I would like to randomly pick numbers from a sequence of 1:8 and save the picked numbers as observations of a new variable in a SAS data set. Each number in 1 to 8 will get the same chance to be picked(0.125). So, once the new variable is generated and I run proc freq on the variable, I will get close frequency distribution about 12.5% for each number in the sequence.

The R equivalent is something like this using the sample() function:

x <- sample(1:8, 1000, replace=T, 
                       prob=c(.125, .125, .125, .125, .125, .125, .125, .125)) 

But how can I do that in SAS? Many thanks!

1

1 Answers

4
votes

SAS has the rand function, which can produce any of a number of distributions. The uniform distribution sounds like what you want. That produces 0:1, so you just modify it to be 1:8.

data want;
 call streaminit(7);  *initialize random stream, pick whatever positive seed you want;
 do _n_=1 to 1000; *do 1000 times;
   x = ceil(rand('Uniform')*8);
   output;
 end;
run;

Another method is the 'Table' method, which is more directly similar to the r function.

data want;
 call streaminit(7);
 do _n_ = 1 to 1000;
  x = rand('Table',.125,.125,.125,.125,.125,.125,.125,.125);
  output;
 end;
run;

proc freq data=want;
table x;
run;

However, in this case Uniform should do just as well.

Note that this method (Uniform) is very slightly biased on the top end: because it cannot produce 1, 8 will happen very slightly less frequently than 1 through 7. (1 is 0 < x <= 1, 5 is 4 < x <= 5, but 8 is 7 < x < 8).
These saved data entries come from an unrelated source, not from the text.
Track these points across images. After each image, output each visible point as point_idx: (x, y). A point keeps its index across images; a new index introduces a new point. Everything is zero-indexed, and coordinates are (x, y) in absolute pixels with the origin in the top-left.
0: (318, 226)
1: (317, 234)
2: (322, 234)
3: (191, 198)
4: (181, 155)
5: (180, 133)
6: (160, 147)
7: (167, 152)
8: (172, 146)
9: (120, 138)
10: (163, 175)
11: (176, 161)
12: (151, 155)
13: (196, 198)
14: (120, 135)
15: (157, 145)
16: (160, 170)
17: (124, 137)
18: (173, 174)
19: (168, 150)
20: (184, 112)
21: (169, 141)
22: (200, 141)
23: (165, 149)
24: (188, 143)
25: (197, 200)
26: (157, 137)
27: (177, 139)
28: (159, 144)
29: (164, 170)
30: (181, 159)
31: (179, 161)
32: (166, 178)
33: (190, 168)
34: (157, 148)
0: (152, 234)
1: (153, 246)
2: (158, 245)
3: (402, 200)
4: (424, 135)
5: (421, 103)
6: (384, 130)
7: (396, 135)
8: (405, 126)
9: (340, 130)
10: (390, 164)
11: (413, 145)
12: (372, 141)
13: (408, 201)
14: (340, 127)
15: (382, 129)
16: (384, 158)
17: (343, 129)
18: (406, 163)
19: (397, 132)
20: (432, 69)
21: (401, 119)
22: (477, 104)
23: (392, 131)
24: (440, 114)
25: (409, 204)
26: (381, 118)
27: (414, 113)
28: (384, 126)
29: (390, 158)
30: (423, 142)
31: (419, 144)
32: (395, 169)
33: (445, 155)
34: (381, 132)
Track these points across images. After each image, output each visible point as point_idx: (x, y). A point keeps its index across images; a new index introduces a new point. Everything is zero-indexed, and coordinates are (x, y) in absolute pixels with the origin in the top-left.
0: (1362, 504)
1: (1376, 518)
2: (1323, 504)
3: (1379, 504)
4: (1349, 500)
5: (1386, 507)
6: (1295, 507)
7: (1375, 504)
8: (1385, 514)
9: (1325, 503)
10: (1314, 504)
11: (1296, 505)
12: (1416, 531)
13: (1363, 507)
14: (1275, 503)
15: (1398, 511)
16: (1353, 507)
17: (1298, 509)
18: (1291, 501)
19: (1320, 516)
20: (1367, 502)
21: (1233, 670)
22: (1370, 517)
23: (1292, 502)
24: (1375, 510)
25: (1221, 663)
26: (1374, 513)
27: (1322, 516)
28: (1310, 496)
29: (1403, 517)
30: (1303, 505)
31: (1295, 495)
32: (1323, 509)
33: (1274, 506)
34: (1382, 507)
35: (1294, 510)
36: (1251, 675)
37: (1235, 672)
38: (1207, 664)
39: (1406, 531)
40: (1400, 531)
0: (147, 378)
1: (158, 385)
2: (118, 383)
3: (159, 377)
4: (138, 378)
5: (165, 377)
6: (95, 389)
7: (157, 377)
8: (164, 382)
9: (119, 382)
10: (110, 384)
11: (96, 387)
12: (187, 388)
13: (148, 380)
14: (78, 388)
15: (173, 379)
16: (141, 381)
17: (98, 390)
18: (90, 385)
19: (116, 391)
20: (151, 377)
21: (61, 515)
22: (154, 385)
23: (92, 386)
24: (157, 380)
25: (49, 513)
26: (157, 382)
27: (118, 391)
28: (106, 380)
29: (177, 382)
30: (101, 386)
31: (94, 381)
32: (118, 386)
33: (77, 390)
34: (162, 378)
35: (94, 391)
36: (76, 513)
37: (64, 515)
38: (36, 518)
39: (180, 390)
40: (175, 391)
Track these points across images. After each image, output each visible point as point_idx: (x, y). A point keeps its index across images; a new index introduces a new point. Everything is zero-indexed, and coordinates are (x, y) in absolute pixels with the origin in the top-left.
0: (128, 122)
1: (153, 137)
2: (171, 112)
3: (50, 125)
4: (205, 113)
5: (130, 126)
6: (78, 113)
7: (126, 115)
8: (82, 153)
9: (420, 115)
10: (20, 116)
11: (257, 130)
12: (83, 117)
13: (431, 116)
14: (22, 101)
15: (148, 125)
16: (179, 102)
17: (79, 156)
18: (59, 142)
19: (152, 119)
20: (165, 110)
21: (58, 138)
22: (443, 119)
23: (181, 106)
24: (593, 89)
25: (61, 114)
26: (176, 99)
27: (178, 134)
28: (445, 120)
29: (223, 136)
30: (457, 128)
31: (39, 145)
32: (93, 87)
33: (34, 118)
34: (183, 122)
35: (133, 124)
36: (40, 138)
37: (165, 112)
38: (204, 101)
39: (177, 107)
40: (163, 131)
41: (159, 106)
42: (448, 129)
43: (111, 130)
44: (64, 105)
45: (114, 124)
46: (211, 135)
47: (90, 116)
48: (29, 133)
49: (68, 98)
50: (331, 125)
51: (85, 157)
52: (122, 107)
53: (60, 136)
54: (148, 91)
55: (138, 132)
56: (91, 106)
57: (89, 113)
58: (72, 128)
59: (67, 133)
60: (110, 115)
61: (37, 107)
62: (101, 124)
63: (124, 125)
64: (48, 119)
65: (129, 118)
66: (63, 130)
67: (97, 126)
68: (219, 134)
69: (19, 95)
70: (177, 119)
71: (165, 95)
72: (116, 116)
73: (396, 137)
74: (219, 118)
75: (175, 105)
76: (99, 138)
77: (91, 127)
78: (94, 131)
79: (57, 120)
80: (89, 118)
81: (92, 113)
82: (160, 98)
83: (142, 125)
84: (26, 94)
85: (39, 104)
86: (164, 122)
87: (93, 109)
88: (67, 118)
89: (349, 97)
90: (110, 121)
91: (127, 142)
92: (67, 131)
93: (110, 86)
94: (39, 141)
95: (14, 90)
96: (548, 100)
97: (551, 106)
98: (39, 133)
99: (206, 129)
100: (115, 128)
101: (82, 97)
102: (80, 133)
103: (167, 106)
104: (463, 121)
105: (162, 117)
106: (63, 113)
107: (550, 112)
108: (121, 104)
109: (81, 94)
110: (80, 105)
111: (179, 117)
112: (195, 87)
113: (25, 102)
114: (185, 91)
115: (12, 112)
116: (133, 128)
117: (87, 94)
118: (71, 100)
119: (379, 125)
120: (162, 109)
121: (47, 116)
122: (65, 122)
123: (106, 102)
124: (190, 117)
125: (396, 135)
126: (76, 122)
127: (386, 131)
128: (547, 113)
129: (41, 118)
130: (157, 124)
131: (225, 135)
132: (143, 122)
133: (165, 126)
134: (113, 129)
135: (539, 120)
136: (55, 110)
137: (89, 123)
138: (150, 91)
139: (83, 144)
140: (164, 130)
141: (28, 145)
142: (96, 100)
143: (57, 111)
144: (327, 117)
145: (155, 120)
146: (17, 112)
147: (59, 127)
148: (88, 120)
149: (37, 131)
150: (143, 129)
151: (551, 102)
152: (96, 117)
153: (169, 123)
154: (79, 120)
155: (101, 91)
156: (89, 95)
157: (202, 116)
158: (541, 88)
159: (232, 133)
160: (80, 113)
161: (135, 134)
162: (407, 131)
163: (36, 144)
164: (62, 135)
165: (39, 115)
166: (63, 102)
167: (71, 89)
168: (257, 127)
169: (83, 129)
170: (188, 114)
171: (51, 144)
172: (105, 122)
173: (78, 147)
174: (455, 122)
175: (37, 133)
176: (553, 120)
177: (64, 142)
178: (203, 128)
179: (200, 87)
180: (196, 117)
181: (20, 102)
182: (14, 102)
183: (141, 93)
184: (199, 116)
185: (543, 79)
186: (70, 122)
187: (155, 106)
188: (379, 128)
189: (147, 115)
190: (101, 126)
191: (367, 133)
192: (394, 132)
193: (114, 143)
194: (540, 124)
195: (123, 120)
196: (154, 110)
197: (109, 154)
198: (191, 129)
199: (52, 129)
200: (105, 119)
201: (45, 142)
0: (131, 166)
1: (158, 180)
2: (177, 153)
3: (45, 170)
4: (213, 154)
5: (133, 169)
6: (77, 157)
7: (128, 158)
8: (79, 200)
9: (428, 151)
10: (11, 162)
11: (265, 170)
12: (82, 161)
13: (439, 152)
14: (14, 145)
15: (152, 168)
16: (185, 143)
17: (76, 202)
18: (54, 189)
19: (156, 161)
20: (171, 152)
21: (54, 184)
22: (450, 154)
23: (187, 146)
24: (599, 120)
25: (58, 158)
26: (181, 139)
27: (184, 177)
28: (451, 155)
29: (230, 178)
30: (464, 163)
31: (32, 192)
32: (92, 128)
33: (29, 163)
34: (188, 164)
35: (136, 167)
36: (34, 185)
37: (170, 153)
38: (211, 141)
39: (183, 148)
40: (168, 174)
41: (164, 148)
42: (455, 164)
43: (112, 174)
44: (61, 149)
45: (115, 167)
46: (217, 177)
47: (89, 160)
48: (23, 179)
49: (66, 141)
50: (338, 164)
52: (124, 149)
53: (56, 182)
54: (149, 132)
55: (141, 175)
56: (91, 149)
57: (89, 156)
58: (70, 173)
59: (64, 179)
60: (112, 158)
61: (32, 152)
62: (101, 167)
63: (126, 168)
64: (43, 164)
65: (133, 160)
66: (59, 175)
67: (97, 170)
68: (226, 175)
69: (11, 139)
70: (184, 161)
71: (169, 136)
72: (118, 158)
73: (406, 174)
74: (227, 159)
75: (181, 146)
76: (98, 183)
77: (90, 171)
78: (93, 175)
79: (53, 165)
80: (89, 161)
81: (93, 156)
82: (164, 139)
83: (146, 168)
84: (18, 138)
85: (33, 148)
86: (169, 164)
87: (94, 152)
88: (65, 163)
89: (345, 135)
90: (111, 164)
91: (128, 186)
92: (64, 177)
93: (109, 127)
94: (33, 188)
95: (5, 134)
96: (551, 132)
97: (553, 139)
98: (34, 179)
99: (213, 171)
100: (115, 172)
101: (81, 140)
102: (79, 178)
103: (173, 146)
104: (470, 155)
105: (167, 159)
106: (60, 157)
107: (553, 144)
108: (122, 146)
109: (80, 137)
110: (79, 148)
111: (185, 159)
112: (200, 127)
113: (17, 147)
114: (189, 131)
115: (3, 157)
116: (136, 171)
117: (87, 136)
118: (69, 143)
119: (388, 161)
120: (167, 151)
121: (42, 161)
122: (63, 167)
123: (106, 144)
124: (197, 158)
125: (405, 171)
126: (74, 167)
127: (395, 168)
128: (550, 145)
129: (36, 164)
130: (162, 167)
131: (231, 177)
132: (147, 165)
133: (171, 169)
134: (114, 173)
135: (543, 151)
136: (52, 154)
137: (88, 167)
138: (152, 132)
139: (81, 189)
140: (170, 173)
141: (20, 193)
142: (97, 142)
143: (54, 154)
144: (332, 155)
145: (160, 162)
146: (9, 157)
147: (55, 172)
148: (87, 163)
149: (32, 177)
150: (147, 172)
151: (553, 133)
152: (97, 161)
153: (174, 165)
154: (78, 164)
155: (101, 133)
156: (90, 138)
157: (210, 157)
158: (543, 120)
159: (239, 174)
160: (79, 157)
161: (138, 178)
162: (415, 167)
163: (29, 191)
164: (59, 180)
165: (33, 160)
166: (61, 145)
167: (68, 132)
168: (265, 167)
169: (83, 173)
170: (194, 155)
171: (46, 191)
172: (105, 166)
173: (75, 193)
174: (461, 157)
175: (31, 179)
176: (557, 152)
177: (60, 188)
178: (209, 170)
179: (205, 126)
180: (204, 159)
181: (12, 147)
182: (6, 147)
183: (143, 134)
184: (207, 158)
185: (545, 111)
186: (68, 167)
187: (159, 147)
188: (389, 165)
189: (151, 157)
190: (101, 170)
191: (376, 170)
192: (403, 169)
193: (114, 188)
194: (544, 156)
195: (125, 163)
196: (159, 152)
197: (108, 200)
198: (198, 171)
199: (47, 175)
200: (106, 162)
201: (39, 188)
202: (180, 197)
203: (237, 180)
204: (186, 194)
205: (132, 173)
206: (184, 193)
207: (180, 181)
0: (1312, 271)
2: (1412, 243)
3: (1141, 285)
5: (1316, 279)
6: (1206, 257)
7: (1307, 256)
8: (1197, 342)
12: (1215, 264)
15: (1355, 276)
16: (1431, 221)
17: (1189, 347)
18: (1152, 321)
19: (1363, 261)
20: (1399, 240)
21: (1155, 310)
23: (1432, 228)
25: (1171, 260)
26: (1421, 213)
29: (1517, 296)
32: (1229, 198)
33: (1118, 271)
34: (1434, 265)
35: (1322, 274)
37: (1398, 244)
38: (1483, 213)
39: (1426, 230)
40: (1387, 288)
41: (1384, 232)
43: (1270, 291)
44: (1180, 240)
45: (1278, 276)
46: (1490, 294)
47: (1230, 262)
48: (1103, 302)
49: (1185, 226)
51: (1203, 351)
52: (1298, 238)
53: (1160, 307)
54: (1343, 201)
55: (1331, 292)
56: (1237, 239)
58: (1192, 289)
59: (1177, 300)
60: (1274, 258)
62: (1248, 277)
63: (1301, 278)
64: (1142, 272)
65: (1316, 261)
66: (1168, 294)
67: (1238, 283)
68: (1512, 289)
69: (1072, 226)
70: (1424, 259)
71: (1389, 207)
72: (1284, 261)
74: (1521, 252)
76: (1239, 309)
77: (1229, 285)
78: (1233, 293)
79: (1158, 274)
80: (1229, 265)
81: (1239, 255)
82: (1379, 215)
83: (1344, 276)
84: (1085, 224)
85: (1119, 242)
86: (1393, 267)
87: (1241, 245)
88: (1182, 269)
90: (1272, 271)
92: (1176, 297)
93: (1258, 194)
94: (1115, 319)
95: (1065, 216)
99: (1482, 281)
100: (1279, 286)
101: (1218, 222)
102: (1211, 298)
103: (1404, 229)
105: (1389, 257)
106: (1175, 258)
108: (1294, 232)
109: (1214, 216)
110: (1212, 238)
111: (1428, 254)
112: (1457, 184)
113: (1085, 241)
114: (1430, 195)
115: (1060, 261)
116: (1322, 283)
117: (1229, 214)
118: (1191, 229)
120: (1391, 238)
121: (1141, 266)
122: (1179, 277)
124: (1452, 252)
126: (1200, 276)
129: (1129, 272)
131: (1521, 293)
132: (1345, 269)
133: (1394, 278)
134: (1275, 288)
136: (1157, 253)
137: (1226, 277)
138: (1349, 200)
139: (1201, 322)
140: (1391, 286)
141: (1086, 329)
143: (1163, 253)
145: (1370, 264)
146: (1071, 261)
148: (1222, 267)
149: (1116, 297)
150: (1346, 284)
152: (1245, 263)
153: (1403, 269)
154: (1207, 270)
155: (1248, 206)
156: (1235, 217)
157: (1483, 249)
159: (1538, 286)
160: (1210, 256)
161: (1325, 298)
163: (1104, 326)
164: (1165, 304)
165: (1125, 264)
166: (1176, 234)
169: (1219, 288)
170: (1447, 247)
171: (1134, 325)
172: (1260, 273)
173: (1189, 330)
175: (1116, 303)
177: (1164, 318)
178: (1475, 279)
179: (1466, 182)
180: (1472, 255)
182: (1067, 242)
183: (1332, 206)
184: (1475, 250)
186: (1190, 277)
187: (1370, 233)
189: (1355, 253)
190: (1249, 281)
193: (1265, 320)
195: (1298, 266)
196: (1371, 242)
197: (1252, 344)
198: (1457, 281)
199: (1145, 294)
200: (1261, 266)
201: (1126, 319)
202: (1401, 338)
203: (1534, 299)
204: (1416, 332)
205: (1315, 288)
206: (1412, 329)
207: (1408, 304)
If you're producing 1000 numbers that's not going to have a significant effect on things (we're looking at 2^63 range of numbers, so the missing 8 would happen extremely infrequently), but if you're producing very many numbers (on the order of 1e15 or thereabouts) it starts to be noticeable, and the Table method is superior - or use 9 instead of 8, and discard the 9s.